Frédéric Recrosio dans "Aimer, mûrir et trahir avec la coiffeuse" au théâtre Trévise

aff-recrosio-treviseJ’aime bien le one-man-show le soir. Plus c’est tard, plus ça me plaît, serais-je presque tenté de dire. Il y va de l’atmosphère et de l’ambiance générale qui s’en dégage. Un côté « hors contexte ». Alors oui, quand en plus il fait frais dehors, on est bien dedans! (même si le Trévise, je ne m’y suis jamais senti très à l’aise) « C’est chouette d’être célibataire. Mais le plus souvent, quand on s’en rend compte, c’est qu’on n’est plus célibataire. Après le triomphe de “Rêver, grandir et coincer des malheureuses”, Frédéric Recrosio, le “phénomène” suisse débarque à nouveau en France et revient disséquer avec tendresse et intelligence nos comportements amoureux. En France, on l’a vu sur Canal+ dans “L’Edition Spéciale” et on l’écoute sur France Inter dans “Le Fou du Roi”. »

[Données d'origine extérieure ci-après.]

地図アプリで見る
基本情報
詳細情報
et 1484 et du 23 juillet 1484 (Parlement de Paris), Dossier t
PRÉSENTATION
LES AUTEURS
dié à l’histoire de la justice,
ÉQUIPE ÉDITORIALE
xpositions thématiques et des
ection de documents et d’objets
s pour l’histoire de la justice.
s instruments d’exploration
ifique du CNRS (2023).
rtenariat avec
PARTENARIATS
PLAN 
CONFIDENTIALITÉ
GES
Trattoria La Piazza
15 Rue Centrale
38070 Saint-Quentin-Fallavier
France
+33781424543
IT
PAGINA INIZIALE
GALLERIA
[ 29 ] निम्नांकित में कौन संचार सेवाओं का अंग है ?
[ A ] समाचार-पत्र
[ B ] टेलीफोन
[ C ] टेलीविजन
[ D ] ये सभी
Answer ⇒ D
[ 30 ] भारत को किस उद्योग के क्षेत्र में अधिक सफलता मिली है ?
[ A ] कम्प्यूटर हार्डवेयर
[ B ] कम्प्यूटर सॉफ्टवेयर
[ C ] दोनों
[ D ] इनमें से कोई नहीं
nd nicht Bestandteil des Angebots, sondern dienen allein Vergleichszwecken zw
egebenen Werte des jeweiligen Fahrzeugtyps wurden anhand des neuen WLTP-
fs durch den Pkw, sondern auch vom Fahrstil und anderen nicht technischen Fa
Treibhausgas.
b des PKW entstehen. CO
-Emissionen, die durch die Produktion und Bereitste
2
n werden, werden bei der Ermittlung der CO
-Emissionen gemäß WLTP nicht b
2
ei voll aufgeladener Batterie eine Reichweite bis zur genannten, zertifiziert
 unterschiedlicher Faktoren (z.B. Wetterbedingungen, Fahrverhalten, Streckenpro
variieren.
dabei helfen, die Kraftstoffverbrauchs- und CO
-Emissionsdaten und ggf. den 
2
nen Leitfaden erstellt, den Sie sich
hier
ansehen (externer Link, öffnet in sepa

Mon avis : Je l’aime bien sur Inter. Sa chronique prend souvent des aspects de gentil-méchant, décalé (Suisse oblige) et de gosse de riche qui joue l’artiste fauché à l’imaginaire poétique. Je pousse un peu loin, mais c’est parce que même si j’ai souri, je n’ai pas franchement ri. Je n’ai pas pleuré non plus, ne me faites pas écrire ce que je n’ai pas ressenti…

Et cela m’ennuie. Il m’évoque de la sympathie, Recrosio. Je n’avais pas vu son précédent one-man-show, je ne saurais par conséquent comparer. Mais cet opus est éminemment convenu et pas très subversif (d’ailleurs, pourquoi le serait-il ?). L’intérêt est qu’il joue un personnage sur scène, même si c’est peut-être véritablement lui dans la vie. Il s’y tient et s’affranchit de cette mode « stand upisante » qui oblige le rire toutes les 30 secondes, souvent au mépris de la finesse satirique, et, allez soyons follement snob, de l’intelligence comique. Nullement révolutionnaire dans la forme, le fond n’est cependant pas sans intérêt (aaah l’amouuuur, c’est si beau, si cul, so sexy, si triste…) : « C’est ça l’amour ?!» s’interroge Recrosio à différents moments. Tout le monde se sent (ou s’est senti), à un moment ou à un autre de sa vie, concerné par l’amour et ses délices hasardeux, navrants, et, j’ose (oooh…), pitoyables (euuuh).

Recrosio interprète son personnage, et il a ainsi le temps de le développer. Un homme, la trentaine naissante, célibataire, engagé dans la voie de l’amour, entre déconvenues de la timidité, vaines aspirations d’un sex and the city version masculin, et d’un mec sans prétentions aux occupations beaufisantes :  copains, beuveries, boîtes et flirts insipides… il part de sensations et ressentis très intimes et personnels, qui, livrés en pâture au public avide d’un voyeurisme désuet, s’esclaffe de son audace à dire haut ce que bon nombres enfouissent tout bas dans leur conscience.

C’est assez juste dans l’image, somme toute caricaturale et parsemée d’expressions et et de situations amusantes. Mais voilà, c’est amusant, sans divertir véritablement, même si la rangée derrière moi semblait « mdr » avec plein de « lol » (en somme, elles riaient, que dis-je, elles hurlaient aux conneries les plus faciles d’un one man show standard). Que dire des commentaires de fin, du genre « C’est trop vrai ce qu’il dit », « Les pauvres filles qui ne se rendent pas compte que leur mec est peut être comme ça »… ? Peut-être ne t’es-tu pas assez reconnu…

L’émotion, recherchée par des effets de mise en scène et de rythme, n’est pas atteinte. On a presque l’impression de lire un cosmo, version masculine, ce qui est loin d’être un compliment si je l’écris.

Mais il a le petit gimmick Recrosio. Il rend intéressant ses doutes et ses pérégrinations. Il a un corps expressif et une rigueur indéniable. Du talent, si ce n’est du savoir-faire.

Plaisant sans être convaincant, c’est un moment d’un soir parisien qui a son charme. Hormis un public, qui pour le one-man-show, me navre de plus en plus dans ses réactions enthousiasmées face à l’anecdotique de ce soir-là, sans percevoir la dimension céleste (sic) d’une poésie onirique et fabuleuse (resic) qui de toute façon doit les dépasser dans bien d’autres spectacles.